よくわかる食品環境対策の基本とポイント
最終回 工場から排出される食品以外の廃棄物
食品を取り扱う事業者(食品の製造・加工業者、卸売・小売業者、飲食店等)は、食品の製造から廃棄の各段階で、食品廃棄物等の発生抑制・減量と食品循環資源の有効活用を図り、環境負荷の少ない社会の構築に貢献することが重要です。
「特別企画 食品環境対策の基本とポイント」では、食品事業における環境対策の基本とポイントをわかりやすく解説します。
ISO14001の拡大に伴って、企業は環境配慮項目の1つとして必ず廃棄物を考えるようになりました。企業の廃棄物への配慮は、発生した廃棄物量を完全に最終処分することで廃棄物0%を達成する、いわゆるゼロエミッション(廃棄ゼロ)に向かい、それを達成したと公表する企業も現れてきました。
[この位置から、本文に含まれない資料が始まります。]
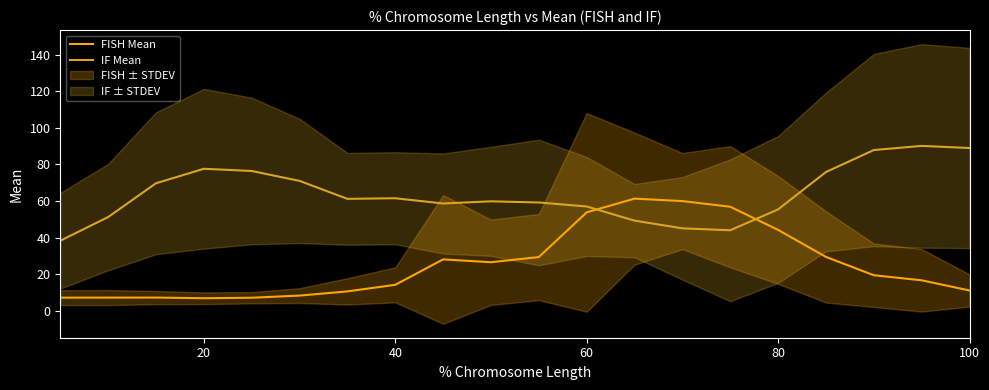

What is the minimum value for IF Mean?

38.3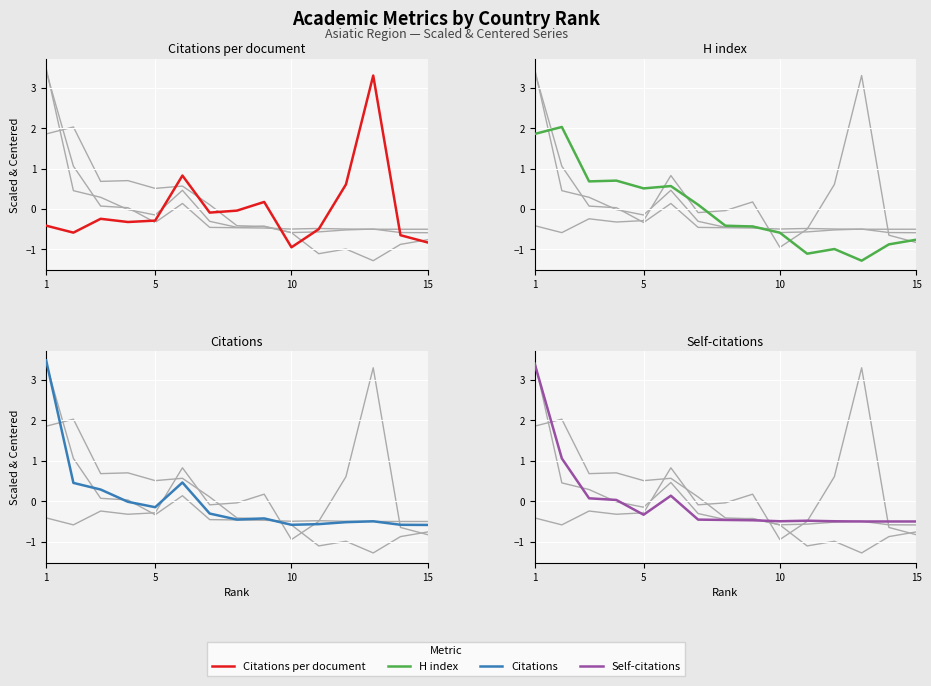

How many interior local peaks does the Citations series have?

3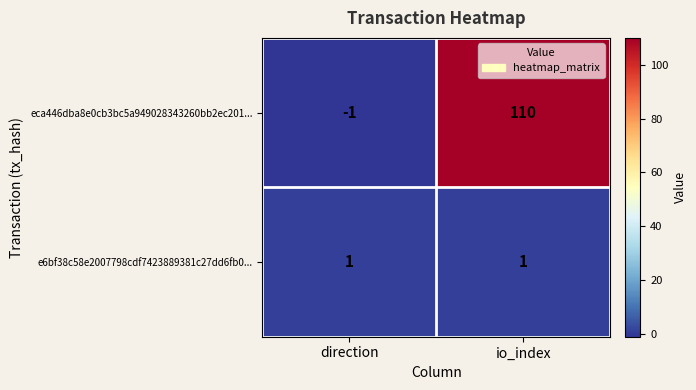

Count the number of categories in the chart.

2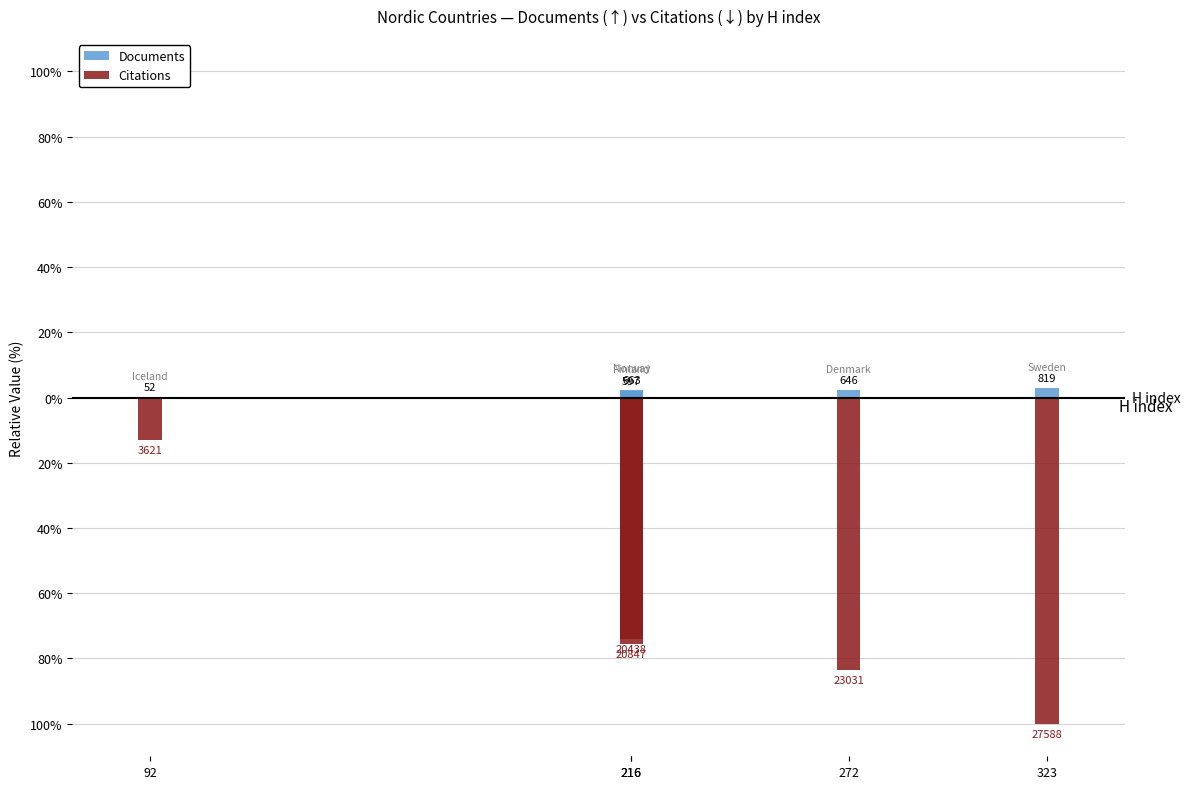

Is it true that Citations equals -13.1 at 92?

True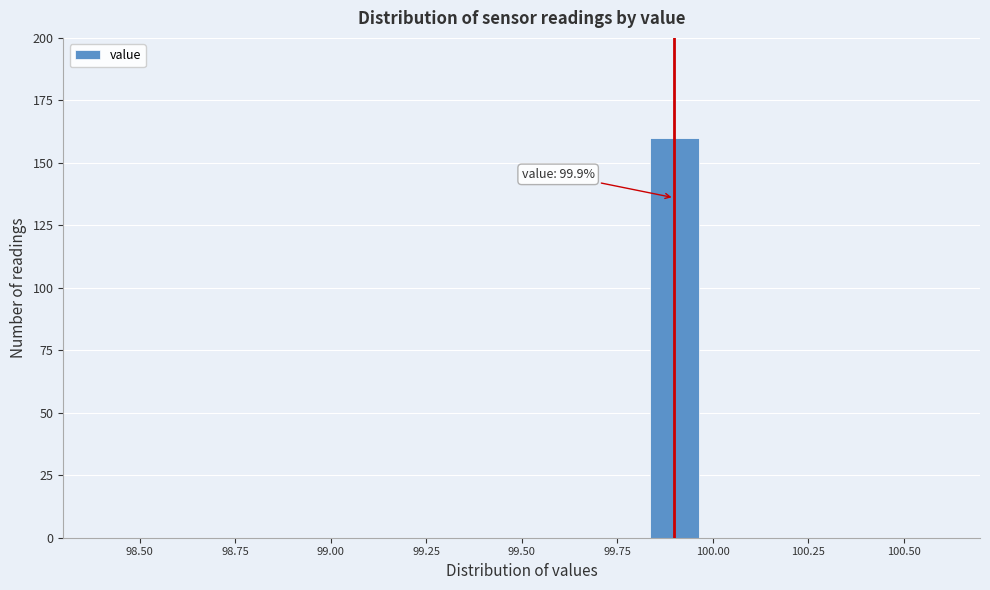

Around what value on the x-axis is the tallest bar? Give the approximate position of its centre, as read against the axis.

99.90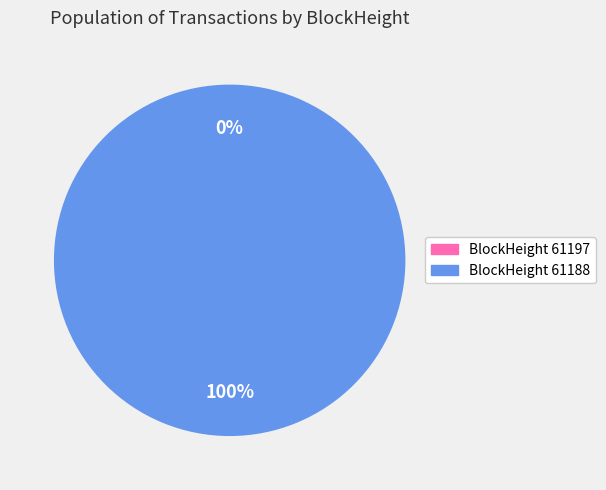

Is it true that 61188 is 100% of the pie?

True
これらは主に工場のみを対象としたものでしたが、その後オフィス部門も含めてゼロエミッションの達成を公表する企業が現れています。食品工場(オフィスも含む)から発生する食品廃棄物以外の廃棄物について、量の把握方法、リサイクル方法について処理コスト削減も含めて考えてみましょう。
工場で発生する廃棄物
食品製造業では、食品リサイクル法の対象となる動・植物性残さや廃油以外にもさまざまな廃棄物が発生します。排水処理汚泥や包装用のプラスチック類、発泡スチロール、廃油、鉄屑、空き缶などの産業廃棄物、また、段ボール、クラフト紙袋や納品書などの一般廃棄物も発生します。産業廃棄物は、産業廃棄物の収集運搬や処分業の許可をもった事業者に処理を委託し、一般廃棄物は地元の自治体の収集もしくは資源化事業者、一般廃棄物の収集運搬や処分業の許可を持った事業者に処理を委託します。
事務所から発生する廃棄物
事務所から排出される廃棄物にも産業廃棄物と一般廃棄物があります。例えばPETボトルや空の弁当容器などプラスチック製および金属製の廃棄物、さらに粗大ごみの多くは法律上産業廃棄物であり、それ以外の廃棄物は一般廃棄物となります。
しかし、多くの自治体では、事務所から排出される産業廃棄物は一般廃棄物とあわせて処理しているようです。したがって、事務所から発生する廃棄物は各自治体の指導に従わなければなりません。
リサイクルによって事務所の廃棄物量を削減することも可能です。プラスチック類、紙類などはその分別を見直して処理先を再検討することにより、大幅にリサイクル率の向上できます。
廃棄物計量の重要性
工場や事務所から発生する廃棄物の量を把握することは、廃棄物のリサイクル、減量を進める第一歩であり非常に重要なことです。
発生した廃棄物量の把握については、廃棄物処理業者の報告に頼っている工場が多くあります。しかし、これでは細かな品目ごと、セクションごとの量を把握できないため、セクションごとに目標を設定するなど、より個別具体的な目標設定ができません。こうした状況ではリサイクル、減量の行動を喚起することは難しいと思われます。
そのため、計量器に廃棄物を載せて(品目・セクションごとに設定された)バーコードを読んだりタッチパネルに触れるだけで、品目ごと、セクションごとの廃棄物量を簡単に集計し把握できるシステムもあります。現在、このような機器の導入も活発に行われています。